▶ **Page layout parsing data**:
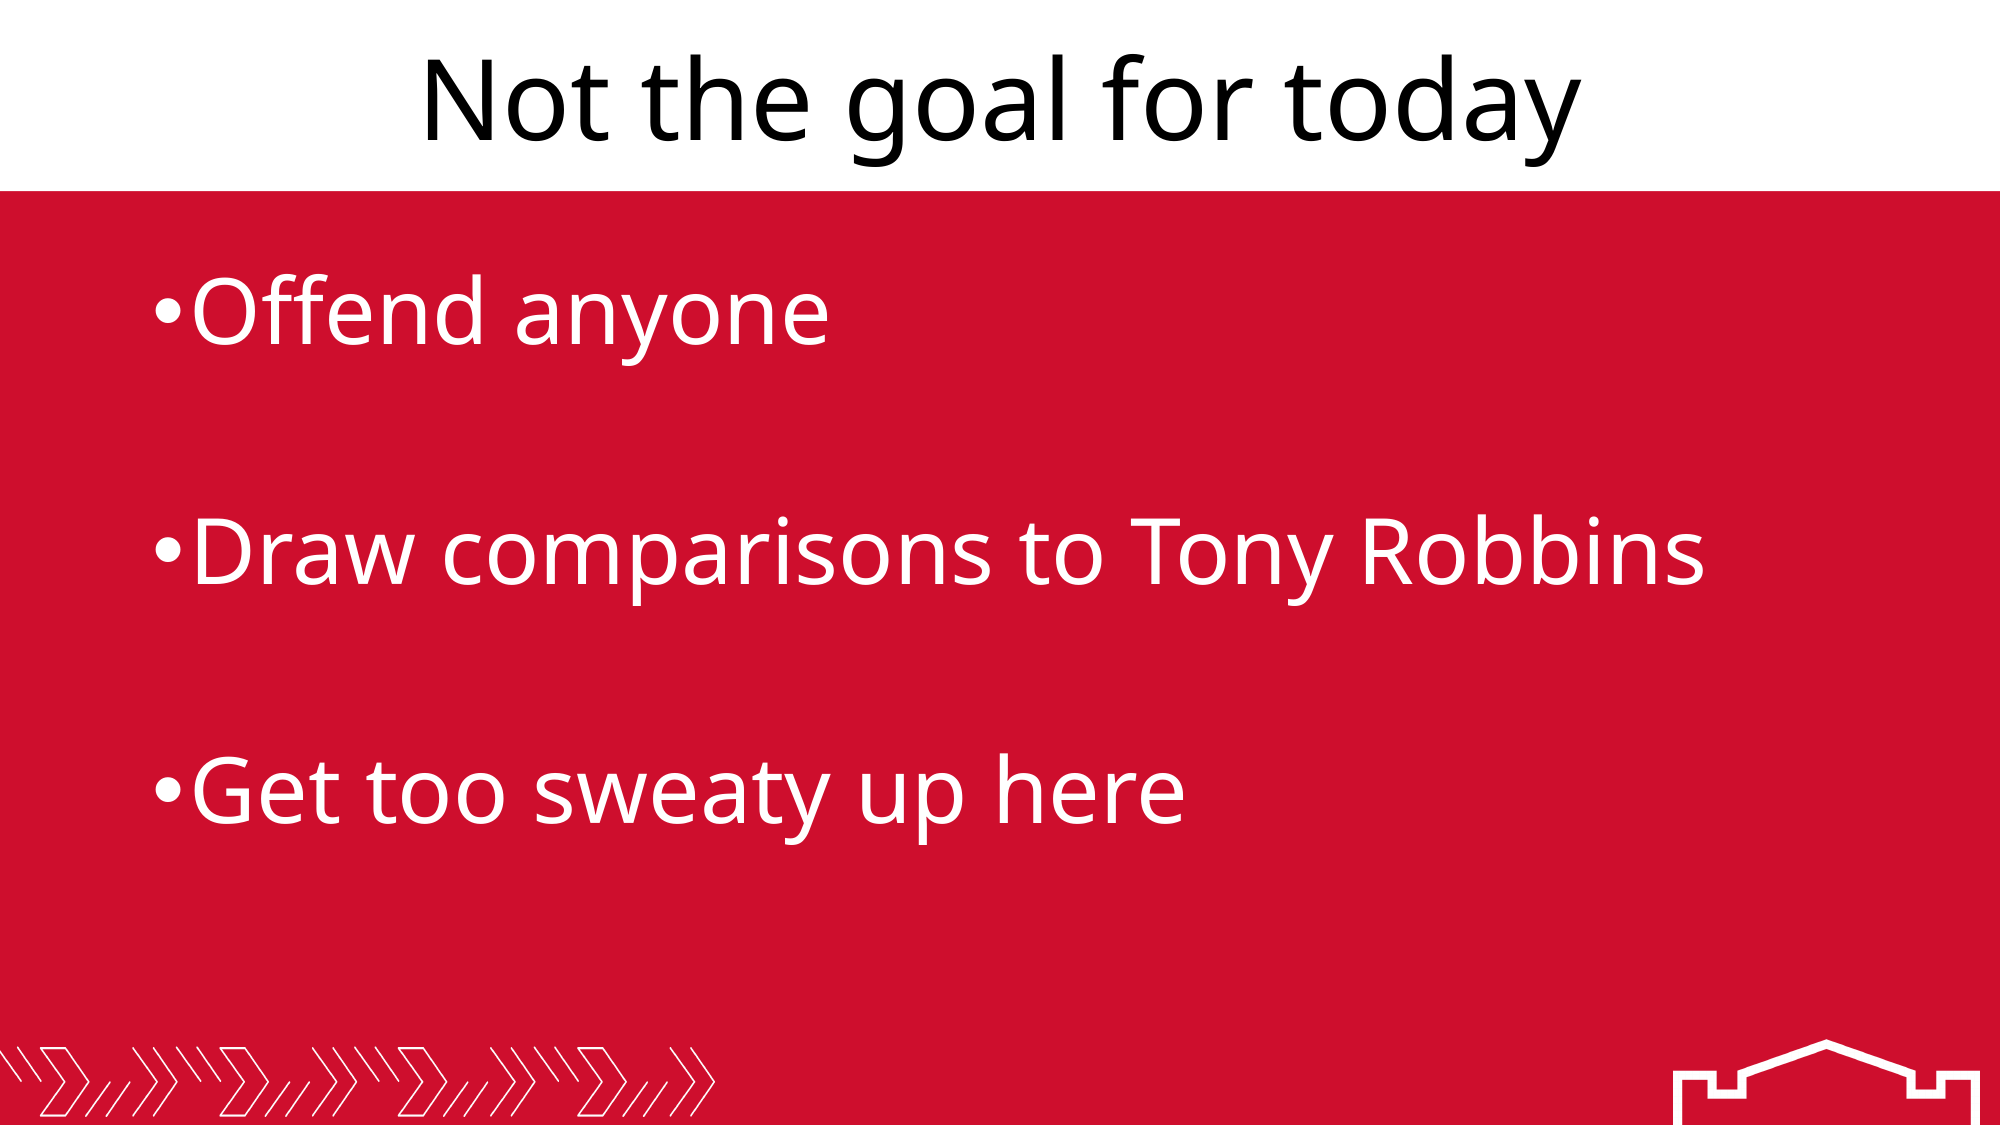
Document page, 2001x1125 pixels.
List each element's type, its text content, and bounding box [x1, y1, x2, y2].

list Offend anyone Draw comparisons to Tony Robbins Get too sweaty up here [137, 257, 1863, 972]
picture [0, 1038, 725, 1125]
text_box Not the goal for today [0, 0, 2000, 192]
picture [1671, 1038, 1982, 1125]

▶ **Your instructions**: Each record is to be written out exactly. No picture goes in.

▶ **Response box**:
Document page, 2001x1125 pixels.
List each element's type, its text content, and bounding box [x1, y1, x2, y2].

list Offend anyone Draw comparisons to Tony Robbins Get too sweaty up here [137, 257, 1863, 972]
picture [0, 1038, 725, 1125]
text_box Not the goal for today [0, 0, 2000, 192]
picture [1671, 1038, 1982, 1125]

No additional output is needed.